THE FOREGOING WARRANTY AND REMEDIES ARE EXCLUSIVE AND MADE EXPRESSLY IN LIEU OF ALL OTHER WARRANTIES, EXPRESS, IMPLIED OR OTHERWISE, INCLUDING WARRANTIES OF MERCHANTABILITY AND FITNESS FOR A PARTICULAR PURPOSE. SELLER DOES NOT ASSUME OR AUTHORIZE ANY OTHER PERSON TO ASSUME FOR IT ANY OTHER LIABILITY IN CONNECTION WITH ITS MATERIAL. WE DISCLAIM ALL OTHER WARRANTIES WITH RESPECT TO MATERIAL SOLD OR SERVICES RENDERED, WHETHER EXPRESS OR IMPLIED, INCLUDING THE WARRANTIES OF MERCHANTABILITY AND FITNESS OF THE MATERIAL OR SERVICES FOR ANY PARTICULAR PURPOSE.  By placing an order with SELLER, buyer affirms that the buyer has not relied upon the skill or judgment of seller or any of its agents, employees or representatives to select or furnish material for any particular purpose and that sale is made without any warranty by SELLER that the material is suitable for any particular purpose. Buyer shall pass this warranty to any third-party purchaser of Seller’s material.
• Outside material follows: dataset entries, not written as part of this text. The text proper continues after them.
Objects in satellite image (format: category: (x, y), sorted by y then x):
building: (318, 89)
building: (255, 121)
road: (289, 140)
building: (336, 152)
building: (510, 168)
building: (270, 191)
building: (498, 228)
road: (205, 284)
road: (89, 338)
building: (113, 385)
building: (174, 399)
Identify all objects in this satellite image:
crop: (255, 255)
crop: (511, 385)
9. LIMITED LIABILITY: Neither Seller nor Buyer shall be liable for incidental or consequential damages including, but not limited to, the cost of labor, re-qualifications, rework charges, delay, lost profits, or loss of goodwill arising out of the sale, installation or use of any material sold by Seller to Buyer. If Seller has any liability for breach of contract, breach of any implied condition, warranty or representation, the aggregate liability of Seller to Buyer shall be limited with respect to any occurrence or series of occurrences to the contractual value of the materials that are the subject of the contract between the parties.
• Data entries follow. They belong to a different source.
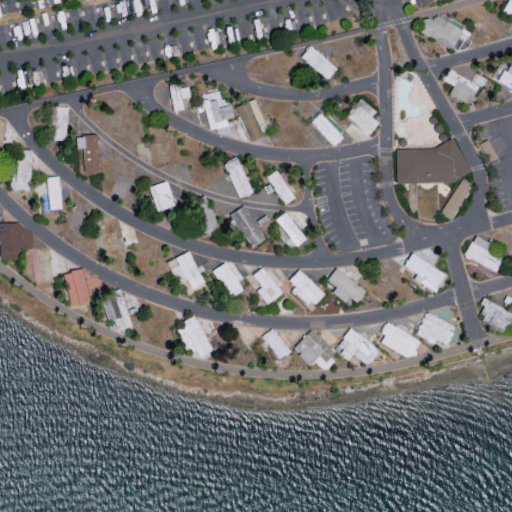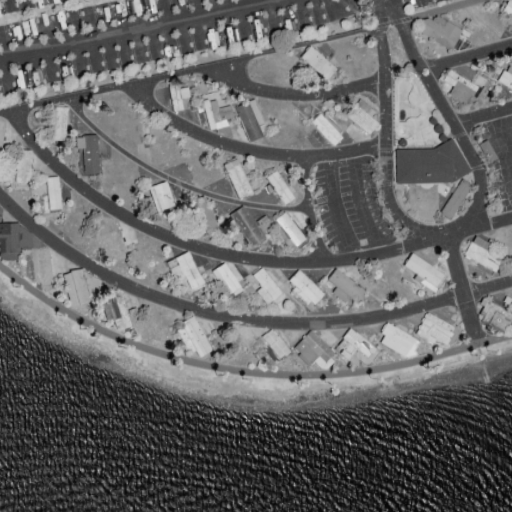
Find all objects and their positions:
parking lot: (416, 3)
building: (507, 7)
building: (331, 13)
road: (133, 28)
building: (440, 30)
road: (466, 55)
building: (317, 61)
building: (95, 62)
building: (503, 75)
building: (459, 85)
road: (298, 94)
building: (178, 96)
building: (215, 109)
road: (509, 113)
building: (361, 115)
road: (482, 115)
building: (250, 118)
road: (248, 149)
building: (486, 149)
building: (88, 151)
parking lot: (497, 160)
building: (429, 163)
building: (429, 165)
building: (236, 176)
road: (507, 178)
road: (174, 181)
building: (279, 185)
building: (52, 191)
building: (160, 194)
building: (455, 197)
building: (455, 199)
road: (360, 203)
parking lot: (352, 205)
road: (335, 208)
road: (308, 209)
building: (205, 214)
building: (246, 225)
building: (289, 227)
road: (444, 233)
building: (13, 239)
road: (478, 240)
building: (481, 252)
road: (237, 256)
building: (184, 269)
building: (424, 271)
building: (226, 278)
building: (79, 285)
building: (265, 285)
building: (344, 285)
building: (303, 287)
road: (461, 289)
building: (117, 312)
building: (494, 314)
road: (241, 319)
building: (434, 328)
building: (192, 335)
building: (396, 338)
building: (275, 342)
building: (356, 346)
building: (313, 349)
10.  LIMITATION OF ACTIONS: No action against Seller for breach of any sales agreement, in whatever form, may be brought more than one (1) year after the cause of action accrues.

11. CONFIDENTIAL INFORMATION: Except as required by law, neither party shall use (except for purposes connected with the performance of its obligations hereunder), divulge or communicate to any third party any Confidential Information of the other. “Confidential Information” is defined as any information disclosed, whether orally or in writing, to Buyer by Seller.  Confidential Information may include, without limitation, (i) proprietary technical information regarding the Seller, its material, products and services; (ii) the identity or other pertinent information with respect to actual or potential customers, customer contacts and sales strategies; (iii) market studies, penetration data, and other market information; (iv) sales and marketing plans, programs and strategies; (v) sales, costs and other financial data; (vi) trade secrets, know-how, designs and proprietary commercial and technical information, methods, practices, procedures, processes, and formulas with any components or parts thereof; (vii) sources of supply for material, products, components, and services; (viii) other secret processes, formulas or methods. Seller makes no representation or warranty as to the accuracy or completeness of the Confidential Information provided to the Recipient and nothing herein shall be deemed to obligate the Seller to disclose any Confidential Information to the Buyer. Under certain circumstances, Seller may require Buyer to execute a separate detailed Confidentiality Agreement.

12. FORCE MAJEURE:  Seller shall not be liable for any damage or penalty for delay in delivery or for failure to give notice of delay when such delay is due to the elements, acts of god, acts of the Buyer, act of civil or military authority, war, riots, concerted labor action, shortages of materials, or any other causes beyond the reasonable control of Seller. The anticipated delivery date shall be deemed extended for a period of time equal to the time lost due to any delay excusable under this provision.

13. NOTICES: Any notice hereunder shall be deemed to have been given if sent by prepaid first class mail to the party concerned at its last known address. 

14. WAIVER: Failure by Seller to exercise or enforce any rights hereunder shall not be deemed to be a waiver of any such right nor operate so as to bar the exercise or enforcement thereof at any time or times thereafter.

15. APPLICABLE LAW: Unless otherwise agreed in writing, the terms and conditions contained herein shall be governed by and construed under the laws of the State of Ohio.